Planet me
Although it may seem like a pipe dream now, there was a time when humans shared consensus on a great many matters. Even on the now highly subjective field of child-rearing: "Children walk at one year old and talk at two," was the illuminating, unifying motto that served as an educational compass on the fascinating journey through this evolutionary period.
With nuances and flexibilities, the rhythm of the extraordinary maturational growth of humans during the first two years of life became a collective consensus, ordered by objective milestones, and passed down from generation to generation. To this was added another tribal truth: "Human children control their sphincters by age two," or "in the summer of their second year," or, in any case, "before starting school." And—though it's hard to believe now—mostly, they "became" toilet trained.
But all of this is now history. As journalist Helena López explains, overprotective parenting and so-called "positive parenting" have upended all the paradigms. Now, practically half of the students arrive in the second cycle of preschool still wearing diapers, with the argument that they'll stop using them "when they ask" or "when they decide." Because it seems that the desirable "positive" approach to parenting—observing, respecting, being flexible, explaining—has ended up becoming "I'm not interfering: let them do what they want."
Professionals working with five-year-olds report increasingly surreal situations: children who don't go to summer camp because they're still breastfeeding, or who arrive at school in their pajamas because they didn't want to get dressed, or who choose to dress inappropriately (rain boots or pajamas...) and expect to enter the classroom looking at their father's phone and sucking on a bottle, or who categorically refuse—with the full support of their families—to do the relaxation routines the teacher sets after playtime because they prefer to keep playing...
It's true that the collective has always been a great pedagogical challenge. Perhaps it's time to remember, however, that the true meaning of education is not to sanctify the limits of each individual and thus perpetuate their limitations, but to achieve their successful integration into their environment. And this is achieved through socialization, compensating for inequalities of origin, and stepping outside one's comfort zone.

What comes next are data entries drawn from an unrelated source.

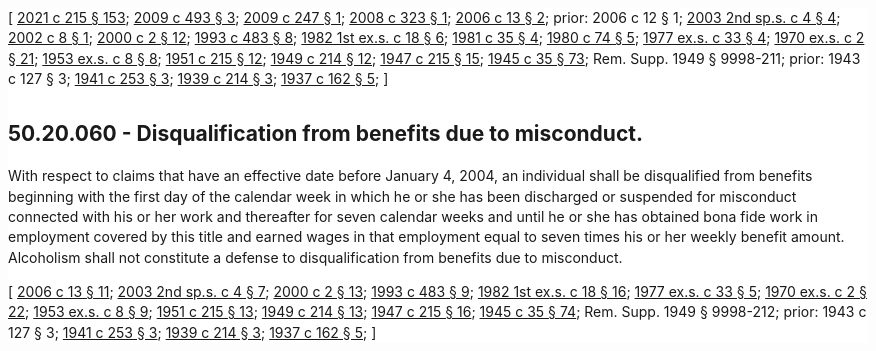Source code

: \[ [2021 c 215 § 153](http://lawfilesext.leg.wa.gov/biennium/2021-22/Pdf/Bills/Session%20Laws/House/1320-S2.SL.pdf?cite=2021%20c%20215%20§%20153); [2009 c 493 § 3](http://lawfilesext.leg.wa.gov/biennium/2009-10/Pdf/Bills/Session%20Laws/Senate/5963-S.SL.pdf?cite=2009%20c%20493%20§%203); [2009 c 247 § 1](http://lawfilesext.leg.wa.gov/biennium/2009-10/Pdf/Bills/Session%20Laws/Senate/5804.SL.pdf?cite=2009%20c%20247%20§%201); [2008 c 323 § 1](http://lawfilesext.leg.wa.gov/biennium/2007-08/Pdf/Bills/Session%20Laws/Senate/6751-S.SL.pdf?cite=2008%20c%20323%20§%201); [2006 c 13 § 2](http://lawfilesext.leg.wa.gov/biennium/2005-06/Pdf/Bills/Session%20Laws/Senate/6885-S.SL.pdf?cite=2006%20c%2013%20§%202); prior:  2006 c 12 § 1; [2003 2nd sp.s. c 4 § 4](http://lawfilesext.leg.wa.gov/biennium/2003-04/Pdf/Bills/Session%20Laws/Senate/6097.SL.pdf?cite=2003%202nd%20sp.s.%20c%204%20§%204); [2002 c 8 § 1](http://lawfilesext.leg.wa.gov/biennium/2001-02/Pdf/Bills/Session%20Laws/House/1248.SL.pdf?cite=2002%20c%208%20§%201); [2000 c 2 § 12](http://lawfilesext.leg.wa.gov/biennium/1999-00/Pdf/Bills/Session%20Laws/House/3077-S.SL.pdf?cite=2000%20c%202%20§%2012); [1993 c 483 § 8](http://lawfilesext.leg.wa.gov/biennium/1993-94/Pdf/Bills/Session%20Laws/Senate/5702-S.SL.pdf?cite=1993%20c%20483%20§%208); [1982 1st ex.s. c 18 § 6](http://leg.wa.gov/CodeReviser/documents/sessionlaw/1982ex1c18.pdf?cite=1982%201st%20ex.s.%20c%2018%20§%206); [1981 c 35 § 4](http://leg.wa.gov/CodeReviser/documents/sessionlaw/1981c35.pdf?cite=1981%20c%2035%20§%204); [1980 c 74 § 5](http://leg.wa.gov/CodeReviser/documents/sessionlaw/1980c74.pdf?cite=1980%20c%2074%20§%205); [1977 ex.s. c 33 § 4](http://leg.wa.gov/CodeReviser/documents/sessionlaw/1977ex1c33.pdf?cite=1977%20ex.s.%20c%2033%20§%204); [1970 ex.s. c 2 § 21](http://leg.wa.gov/CodeReviser/documents/sessionlaw/1970ex1c2.pdf?cite=1970%20ex.s.%20c%202%20§%2021); [1953 ex.s. c 8 § 8](http://leg.wa.gov/CodeReviser/documents/sessionlaw/1953ex1c8.pdf?cite=1953%20ex.s.%20c%208%20§%208); [1951 c 215 § 12](http://leg.wa.gov/CodeReviser/documents/sessionlaw/1951c215.pdf?cite=1951%20c%20215%20§%2012); [1949 c 214 § 12](http://leg.wa.gov/CodeReviser/documents/sessionlaw/1949c214.pdf?cite=1949%20c%20214%20§%2012); [1947 c 215 § 15](http://leg.wa.gov/CodeReviser/documents/sessionlaw/1947c215.pdf?cite=1947%20c%20215%20§%2015); [1945 c 35 § 73](http://leg.wa.gov/CodeReviser/documents/sessionlaw/1945c35.pdf?cite=1945%20c%2035%20§%2073); Rem. Supp. 1949 § 9998-211; prior:  1943 c 127 § 3; [1941 c 253 § 3](http://leg.wa.gov/CodeReviser/documents/sessionlaw/1941c253.pdf?cite=1941%20c%20253%20§%203); [1939 c 214 § 3](http://leg.wa.gov/CodeReviser/documents/sessionlaw/1939c214.pdf?cite=1939%20c%20214%20§%203); [1937 c 162 § 5](http://leg.wa.gov/CodeReviser/documents/sessionlaw/1937c162.pdf?cite=1937%20c%20162%20§%205); \]

## 50.20.060 - Disqualification from benefits due to misconduct.
With respect to claims that have an effective date before January 4, 2004, an individual shall be disqualified from benefits beginning with the first day of the calendar week in which he or she has been discharged or suspended for misconduct connected with his or her work and thereafter for seven calendar weeks and until he or she has obtained bona fide work in employment covered by this title and earned wages in that employment equal to seven times his or her weekly benefit amount. Alcoholism shall not constitute a defense to disqualification from benefits due to misconduct.

\[ [2006 c 13 § 11](http://lawfilesext.leg.wa.gov/biennium/2005-06/Pdf/Bills/Session%20Laws/Senate/6885-S.SL.pdf?cite=2006%20c%2013%20§%2011); [2003 2nd sp.s. c 4 § 7](http://lawfilesext.leg.wa.gov/biennium/2003-04/Pdf/Bills/Session%20Laws/Senate/6097.SL.pdf?cite=2003%202nd%20sp.s.%20c%204%20§%207); [2000 c 2 § 13](http://lawfilesext.leg.wa.gov/biennium/1999-00/Pdf/Bills/Session%20Laws/House/3077-S.SL.pdf?cite=2000%20c%202%20§%2013); [1993 c 483 § 9](http://lawfilesext.leg.wa.gov/biennium/1993-94/Pdf/Bills/Session%20Laws/Senate/5702-S.SL.pdf?cite=1993%20c%20483%20§%209); [1982 1st ex.s. c 18 § 16](http://leg.wa.gov/CodeReviser/documents/sessionlaw/1982ex1c18.pdf?cite=1982%201st%20ex.s.%20c%2018%20§%2016); [1977 ex.s. c 33 § 5](http://leg.wa.gov/CodeReviser/documents/sessionlaw/1977ex1c33.pdf?cite=1977%20ex.s.%20c%2033%20§%205); [1970 ex.s. c 2 § 22](http://leg.wa.gov/CodeReviser/documents/sessionlaw/1970ex1c2.pdf?cite=1970%20ex.s.%20c%202%20§%2022); [1953 ex.s. c 8 § 9](http://leg.wa.gov/CodeReviser/documents/sessionlaw/1953ex1c8.pdf?cite=1953%20ex.s.%20c%208%20§%209); [1951 c 215 § 13](http://leg.wa.gov/CodeReviser/documents/sessionlaw/1951c215.pdf?cite=1951%20c%20215%20§%2013); [1949 c 214 § 13](http://leg.wa.gov/CodeReviser/documents/sessionlaw/1949c214.pdf?cite=1949%20c%20214%20§%2013); [1947 c 215 § 16](http://leg.wa.gov/CodeReviser/documents/sessionlaw/1947c215.pdf?cite=1947%20c%20215%20§%2016); [1945 c 35 § 74](http://leg.wa.gov/CodeReviser/documents/sessionlaw/1945c35.pdf?cite=1945%20c%2035%20§%2074); Rem. Supp. 1949 § 9998-212; prior:  1943 c 127 § 3; [1941 c 253 § 3](http://leg.wa.gov/CodeReviser/documents/sessionlaw/1941c253.pdf?cite=1941%20c%20253%20§%203); [1939 c 214 § 3](http://leg.wa.gov/CodeReviser/documents/sessionlaw/1939c214.pdf?cite=1939%20c%20214%20§%203); [1937 c 162 § 5](http://leg.wa.gov/CodeReviser/documents/sessionlaw/1937c162.pdf?cite=1937%20c%20162%20§%205); \]
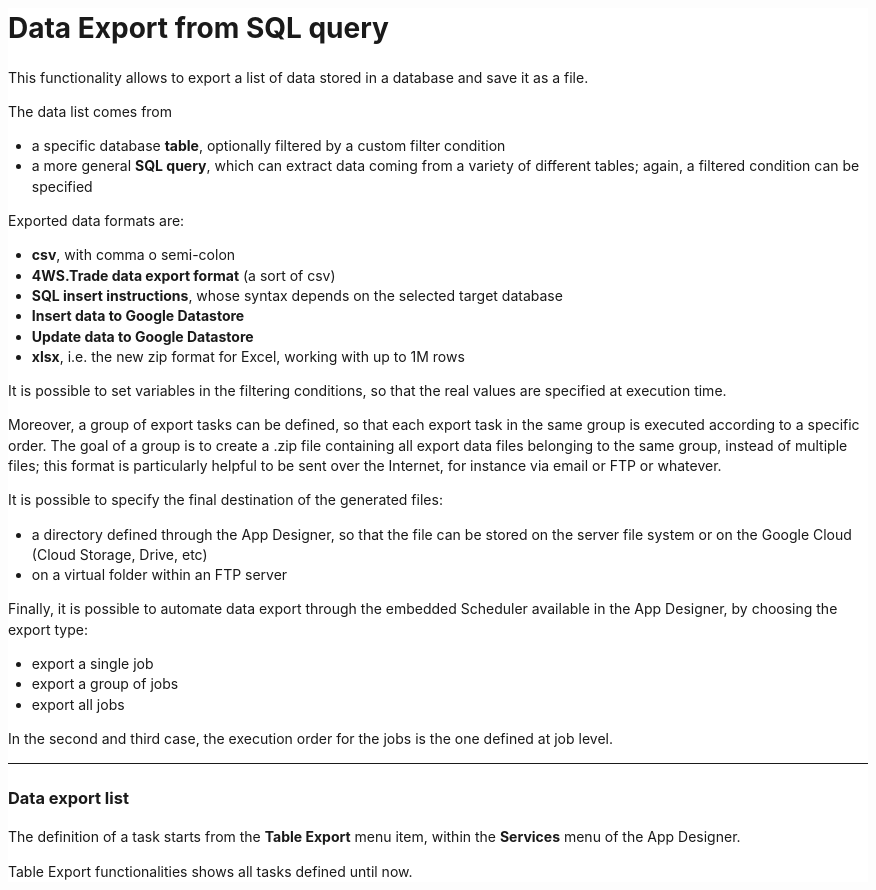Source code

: # Data Export from SQL query

This functionality allows to export a list of data stored in a database and save it as a file.

The data list comes from

* a specific database **table**, optionally filtered by a custom filter condition
* a more general **SQL query**, which can extract data coming from a variety of different tables; again, a filtered condition can be specified

Exported data formats are:

* **csv**, with comma o semi-colon
* **4WS.Trade data export format** \(a sort of csv\)
* **SQL insert instructions**, whose syntax depends on the selected target database
* **Insert data to Google Datastore**
* **Update data to Google Datastore**
* **xlsx**, i.e. the new zip format for Excel, working with up to 1M rows

It is possible to set variables in the filtering conditions, so that the real values are specified at execution time.

Moreover, a group of export tasks can be defined, so that each export task in the same group is executed according to a specific order. The goal of a group is to create a .zip file containing all export data files belonging to the same group, instead of multiple files; this format is particularly helpful to be sent over the Internet, for instance via email or FTP or whatever.

It is possible to specify the final destination of the generated files:

* a directory defined through the App Designer, so that the file can be stored on the server file system or on the Google Cloud \(Cloud Storage, Drive, etc\)
* on a virtual folder within an FTP server

Finally, it is possible to automate data export through the embedded Scheduler available in the App Designer, by choosing the export type:

* export a single job
* export a group of jobs
* export all jobs

In the second and third case, the execution order for the jobs is the one defined at job level.

---

### Data export list

The definition of a task starts from the **Table Export** menu item, within the **Services** menu of the App Designer.

Table Export functionalities shows all tasks defined until now.
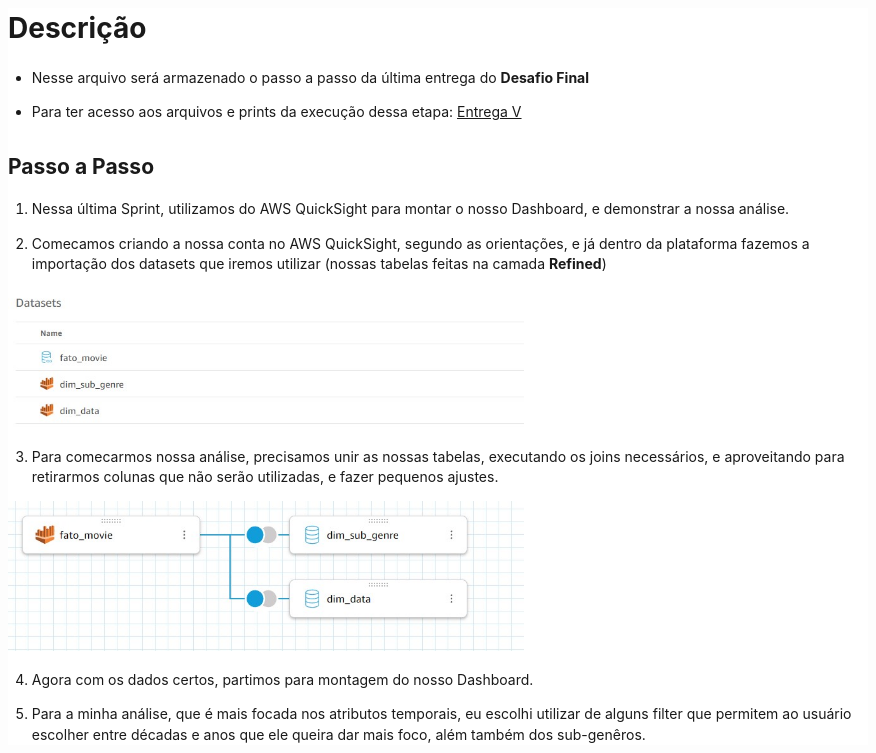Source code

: # Descrição

- Nesse arquivo será armazenado o passo a passo da última entrega do **Desafio Final**

- Para ter acesso aos arquivos e prints da execução dessa etapa: [Entrega V](../../Sprint%2010/desafio/README.md)

## Passo a Passo

1. Nessa última Sprint, utilizamos do AWS QuickSight para montar o nosso Dashboard, e demonstrar a nossa análise.

2. Comecamos criando a nossa conta no AWS QuickSight, segundo as orientações, e já dentro da plataforma fazemos a importação dos datasets que iremos utilizar (nossas tabelas feitas na camada **Refined**)

<img src="../../Sprint%2010/desafio/img/dataset.jpg" width="60%">

3. Para comecarmos nossa análise, precisamos unir as nossas tabelas, executando os joins necessários, e aproveitando para retirarmos colunas que não serão utilizadas, e fazer pequenos ajustes.

<img src="../../Sprint%2010/desafio/img/joins.jpg" width="60%">

4. Agora com os dados certos, partimos para montagem do nosso Dashboard.

5. Para a minha análise, que é mais focada nos atributos temporais, eu escolhi utilizar de alguns filter que permitem ao usuário escolher entre décadas e anos que ele queira dar mais foco, além também dos sub-genêros.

Respecting individuality and personal pace cannot mean giving up on growth, maturation, or personal autonomy. Accepting a reasonable collective pattern is not stifling but enriching: it makes us flexible, empathetic, adaptable... and capable of learning beyond our initial preferences or desires, which, at five years old, and you'll have to forgive me, can be quite limited and limiting. In fact, it is our social dimension—and not our solipsistic one—that allows us to move toward the best version of ourselves. Confusing the necessary attention to children's needs with the satisfaction of every desire goes in precisely the opposite direction.
The consequences of this inability to set limits for young children have been noticeable in secondary school for years, but in much less "nice" ways: zero tolerance for frustration, emotional hypertrophy, perpetual infantilization, poor self-discipline, difficulty controlling oneself in the face of trends, pathologically insecure and introverted...
Now, we've also learned that "helicopter" parents have even reached university. In Alba Tebar's report for VilaWeb Testimonies are being gathered from nine universities in the linguistics area. The growing trend is that parents are handling enrollment procedures, attending tutorials, and requesting grades for their adult sons and daughters. One concrete statistic: more than 50% of the inquiries received by the UPF information service are now made by parents, not students!
And so—completely unprotected as a result of this overprotection—young people are thrust into the real world, where competitiveness, inequality, and precariousness guarantee them unlimited access to frustration that is now truly real. And, without mechanisms to cope with these issues, they try to escape into consumerism, triviality, fiction, or the many mechanisms that allow us to perpetuate our individual bubbles indefinitely: social media profiles, the gaming, he bodycare –in version nails of purple either heavy tattoo–, The literature of the self...
Or voting—out of identification?—for a thousand other vain, capricious, and ignorant men—Milei, Trump...—whose limits no one knew how to set when we still had time.